The validation scheme is shown in the picture below (for citeseq part). Since we have three days in train dataset (citeseq task), the number of splits equals 6, for the multiome part the scheme was the same. However, there were 9 splits due to the larger number of days (at the very end we slightly modified this scheme so that validation fold always contained only one (nearest) day).
Since the last available day (in train dataset) was always in validation folds, we could not use this validation scheme for the traditional folds blending. So, when we wanted to make submit, we used the usual KFold validation with shuffle. The approach was the following: all hypotheses and experiments, including hyperparameters tuning, were tested on true cv and afterwards these models were retrained on KFold.
We used PCA for dimensionality reduction for both tasks. Autoencoder was tested on citeseq dataset too, but performed slightly worse than PCA. We also used “important” features in their raw form for citeseq task. Moreover we created some additional features based on aggregations of “important” columns over metadata (for example, “mean_feature_1_by_donor”). Such features gave us + 0.0003 for GBDT model on local CV.
- Citeseq task : 3x multilayer perceptrons, 1x Conv1D, 1x pyBoost (best single model).
- Multiome task : 1x multilayer perceptron, 1x TabNet, 1x pyBoost (best single model).
pyBoost seems to be the new SOTA on multioutput tasks (at least among GBDT models).

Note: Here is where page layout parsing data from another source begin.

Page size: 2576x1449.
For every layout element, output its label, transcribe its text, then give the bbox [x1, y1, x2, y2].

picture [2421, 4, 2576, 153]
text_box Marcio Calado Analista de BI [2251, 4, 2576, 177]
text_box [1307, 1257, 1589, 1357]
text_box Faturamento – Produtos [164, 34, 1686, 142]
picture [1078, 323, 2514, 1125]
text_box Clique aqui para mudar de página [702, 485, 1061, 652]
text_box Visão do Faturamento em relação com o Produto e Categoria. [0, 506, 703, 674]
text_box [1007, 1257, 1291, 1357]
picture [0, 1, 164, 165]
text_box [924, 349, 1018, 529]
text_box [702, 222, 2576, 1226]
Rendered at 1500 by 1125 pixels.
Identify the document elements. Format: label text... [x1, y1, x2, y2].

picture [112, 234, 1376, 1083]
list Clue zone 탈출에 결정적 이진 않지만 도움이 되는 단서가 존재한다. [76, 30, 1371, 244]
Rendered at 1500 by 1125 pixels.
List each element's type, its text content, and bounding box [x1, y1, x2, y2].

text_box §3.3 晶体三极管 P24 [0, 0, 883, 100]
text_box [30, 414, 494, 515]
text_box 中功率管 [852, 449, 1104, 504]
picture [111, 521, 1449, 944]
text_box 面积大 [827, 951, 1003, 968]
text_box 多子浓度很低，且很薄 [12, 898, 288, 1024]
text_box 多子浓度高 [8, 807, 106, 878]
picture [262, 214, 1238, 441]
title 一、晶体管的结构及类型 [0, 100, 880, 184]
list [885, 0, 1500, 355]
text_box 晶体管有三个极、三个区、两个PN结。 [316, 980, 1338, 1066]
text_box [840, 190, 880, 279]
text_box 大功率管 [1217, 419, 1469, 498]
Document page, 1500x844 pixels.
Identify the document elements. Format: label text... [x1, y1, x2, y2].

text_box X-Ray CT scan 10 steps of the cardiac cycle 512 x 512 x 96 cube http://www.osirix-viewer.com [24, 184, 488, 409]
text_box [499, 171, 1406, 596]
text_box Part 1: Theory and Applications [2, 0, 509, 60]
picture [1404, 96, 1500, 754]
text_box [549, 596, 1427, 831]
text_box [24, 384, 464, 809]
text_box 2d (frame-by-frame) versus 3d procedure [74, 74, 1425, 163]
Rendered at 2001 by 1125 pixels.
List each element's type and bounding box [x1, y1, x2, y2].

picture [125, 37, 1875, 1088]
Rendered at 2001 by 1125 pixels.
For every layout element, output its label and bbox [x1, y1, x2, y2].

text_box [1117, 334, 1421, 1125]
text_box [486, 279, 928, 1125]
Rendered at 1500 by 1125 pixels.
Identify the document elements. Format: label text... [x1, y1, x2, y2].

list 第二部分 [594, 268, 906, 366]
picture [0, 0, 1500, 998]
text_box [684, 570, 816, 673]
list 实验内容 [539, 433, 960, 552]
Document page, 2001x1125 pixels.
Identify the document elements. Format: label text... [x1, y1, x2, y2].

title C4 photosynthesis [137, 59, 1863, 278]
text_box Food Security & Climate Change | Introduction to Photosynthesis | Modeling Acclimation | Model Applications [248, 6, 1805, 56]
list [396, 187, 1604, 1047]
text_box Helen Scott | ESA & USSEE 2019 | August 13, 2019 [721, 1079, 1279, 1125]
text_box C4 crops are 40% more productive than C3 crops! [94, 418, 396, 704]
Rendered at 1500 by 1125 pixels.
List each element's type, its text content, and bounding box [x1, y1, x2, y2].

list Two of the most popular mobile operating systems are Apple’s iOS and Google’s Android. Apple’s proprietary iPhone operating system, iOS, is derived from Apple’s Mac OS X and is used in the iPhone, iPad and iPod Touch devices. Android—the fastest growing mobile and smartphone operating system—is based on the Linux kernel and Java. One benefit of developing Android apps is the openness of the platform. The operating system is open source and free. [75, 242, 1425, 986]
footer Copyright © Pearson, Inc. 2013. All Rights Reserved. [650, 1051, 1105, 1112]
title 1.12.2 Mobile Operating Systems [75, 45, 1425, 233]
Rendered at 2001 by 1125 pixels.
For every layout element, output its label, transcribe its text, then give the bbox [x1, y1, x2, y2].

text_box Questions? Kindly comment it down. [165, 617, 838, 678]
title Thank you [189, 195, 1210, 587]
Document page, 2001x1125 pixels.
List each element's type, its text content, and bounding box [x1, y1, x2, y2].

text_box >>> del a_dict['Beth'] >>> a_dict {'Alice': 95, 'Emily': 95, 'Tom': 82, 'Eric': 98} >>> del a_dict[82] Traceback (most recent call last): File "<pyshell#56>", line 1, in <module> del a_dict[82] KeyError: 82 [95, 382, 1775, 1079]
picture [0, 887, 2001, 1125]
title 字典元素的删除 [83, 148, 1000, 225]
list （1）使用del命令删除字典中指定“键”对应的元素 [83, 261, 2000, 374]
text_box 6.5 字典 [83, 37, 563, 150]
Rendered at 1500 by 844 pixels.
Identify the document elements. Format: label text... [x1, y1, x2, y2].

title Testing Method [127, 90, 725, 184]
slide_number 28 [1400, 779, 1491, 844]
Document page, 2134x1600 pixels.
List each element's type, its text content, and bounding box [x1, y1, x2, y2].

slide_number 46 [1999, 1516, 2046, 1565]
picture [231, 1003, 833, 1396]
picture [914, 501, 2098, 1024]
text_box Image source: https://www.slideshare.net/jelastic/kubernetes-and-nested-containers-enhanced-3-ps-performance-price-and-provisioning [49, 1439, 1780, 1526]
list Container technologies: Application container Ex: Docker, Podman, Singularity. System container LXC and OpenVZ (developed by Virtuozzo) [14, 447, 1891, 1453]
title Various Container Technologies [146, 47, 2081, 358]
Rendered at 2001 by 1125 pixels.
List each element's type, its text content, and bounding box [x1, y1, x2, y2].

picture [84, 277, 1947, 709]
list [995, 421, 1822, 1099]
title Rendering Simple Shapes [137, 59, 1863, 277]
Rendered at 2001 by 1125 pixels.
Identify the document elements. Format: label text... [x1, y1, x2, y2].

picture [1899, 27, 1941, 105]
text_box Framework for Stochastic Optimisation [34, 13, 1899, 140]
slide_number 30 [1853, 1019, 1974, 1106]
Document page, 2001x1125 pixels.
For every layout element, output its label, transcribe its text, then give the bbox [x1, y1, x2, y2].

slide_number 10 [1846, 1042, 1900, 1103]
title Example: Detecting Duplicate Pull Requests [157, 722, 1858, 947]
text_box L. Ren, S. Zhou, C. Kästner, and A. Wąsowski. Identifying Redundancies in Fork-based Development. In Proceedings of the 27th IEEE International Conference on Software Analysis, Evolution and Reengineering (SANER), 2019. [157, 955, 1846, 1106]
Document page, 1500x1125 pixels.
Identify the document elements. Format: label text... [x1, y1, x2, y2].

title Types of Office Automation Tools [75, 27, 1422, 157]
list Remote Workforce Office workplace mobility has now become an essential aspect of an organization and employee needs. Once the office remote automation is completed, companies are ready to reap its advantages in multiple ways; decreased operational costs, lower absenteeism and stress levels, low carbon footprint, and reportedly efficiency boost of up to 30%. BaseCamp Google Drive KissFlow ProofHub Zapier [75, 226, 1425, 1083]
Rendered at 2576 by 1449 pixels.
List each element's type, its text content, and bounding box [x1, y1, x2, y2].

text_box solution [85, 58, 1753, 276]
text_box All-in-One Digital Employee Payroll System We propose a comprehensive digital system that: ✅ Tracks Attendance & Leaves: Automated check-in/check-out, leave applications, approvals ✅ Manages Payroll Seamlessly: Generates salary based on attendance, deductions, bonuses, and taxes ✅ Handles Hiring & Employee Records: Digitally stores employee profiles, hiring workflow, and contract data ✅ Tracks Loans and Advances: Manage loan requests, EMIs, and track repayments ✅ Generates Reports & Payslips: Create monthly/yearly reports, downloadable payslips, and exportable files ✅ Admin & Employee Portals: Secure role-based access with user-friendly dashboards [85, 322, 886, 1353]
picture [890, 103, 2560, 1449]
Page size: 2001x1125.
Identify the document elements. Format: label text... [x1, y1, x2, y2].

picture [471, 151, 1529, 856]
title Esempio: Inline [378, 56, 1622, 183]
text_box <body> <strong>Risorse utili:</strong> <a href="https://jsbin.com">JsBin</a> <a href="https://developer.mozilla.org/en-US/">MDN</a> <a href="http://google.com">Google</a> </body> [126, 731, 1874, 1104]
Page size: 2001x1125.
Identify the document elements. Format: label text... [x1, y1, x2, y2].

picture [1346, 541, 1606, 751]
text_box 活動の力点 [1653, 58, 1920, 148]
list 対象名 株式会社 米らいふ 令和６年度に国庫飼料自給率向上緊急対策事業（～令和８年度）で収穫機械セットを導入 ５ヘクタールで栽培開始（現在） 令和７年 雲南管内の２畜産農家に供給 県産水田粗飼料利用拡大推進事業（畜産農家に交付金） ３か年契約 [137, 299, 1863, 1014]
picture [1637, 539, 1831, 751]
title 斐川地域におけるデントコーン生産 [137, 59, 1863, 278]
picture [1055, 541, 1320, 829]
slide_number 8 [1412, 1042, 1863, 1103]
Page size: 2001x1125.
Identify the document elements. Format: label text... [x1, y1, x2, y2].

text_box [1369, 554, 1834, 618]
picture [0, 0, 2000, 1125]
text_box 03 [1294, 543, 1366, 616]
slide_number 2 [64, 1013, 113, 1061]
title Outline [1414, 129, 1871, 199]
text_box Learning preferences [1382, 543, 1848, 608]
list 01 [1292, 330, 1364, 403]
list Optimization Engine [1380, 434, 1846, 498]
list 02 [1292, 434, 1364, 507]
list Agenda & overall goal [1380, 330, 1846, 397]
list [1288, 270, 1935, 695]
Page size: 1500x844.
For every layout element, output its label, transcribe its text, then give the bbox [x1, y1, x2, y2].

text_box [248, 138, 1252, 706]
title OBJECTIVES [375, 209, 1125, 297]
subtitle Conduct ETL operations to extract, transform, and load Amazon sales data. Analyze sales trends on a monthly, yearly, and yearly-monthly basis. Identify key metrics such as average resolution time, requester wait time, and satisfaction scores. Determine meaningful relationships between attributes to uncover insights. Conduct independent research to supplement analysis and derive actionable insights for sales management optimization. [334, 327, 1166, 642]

It’s extremely fast to train as it uses GPU only and super easy to customize.
-
Multiome task: all neural nets had 23418 output neurons. For pyBoost we reduced targets’ dimension to 64 components using PCA.
-
pyBoost was the best single model on True CV and KFold validation on citeseq data.
-
For multiome task, it was the best model according to True CV and the worst by KFold.
-
We noticed that splitting targets into groups and building a separate pyBoost model for each group improved our local CV a lot. By default, pyBoost can split targets into groups randomly, so we decided to try to improve it by splitting targets into groups based on their clusters, however, in the end it worked nearly the same as random splitting.
- Citeseq task : all available data
- Multiome task : day 7 data only.
Solving multiome task, we noticed that there is a significant performance drop on day 7 (on True CV). There was an idea that the reason is data drift in time, so we tried to train the model not on all available days, but only on the last available one. Locally, this improved our score by + 0.02. However, the problem was that there were no unseen days on the public leaderboard, so training the model only on the last available day seriously dropped our public score (from 0.814 to 0.808). Nevertheless, we decided to follow the mantra “trust your cv” and as a result, this particular submission became our best on private.
We also conducted a study on the similarity of days and found out that among available training days, day 3 is the most similar to private day 10 (day 7 is the second most similar). Nevertheless, since for other days the most similar day was always the closest in time, we decided to train our models on day 7.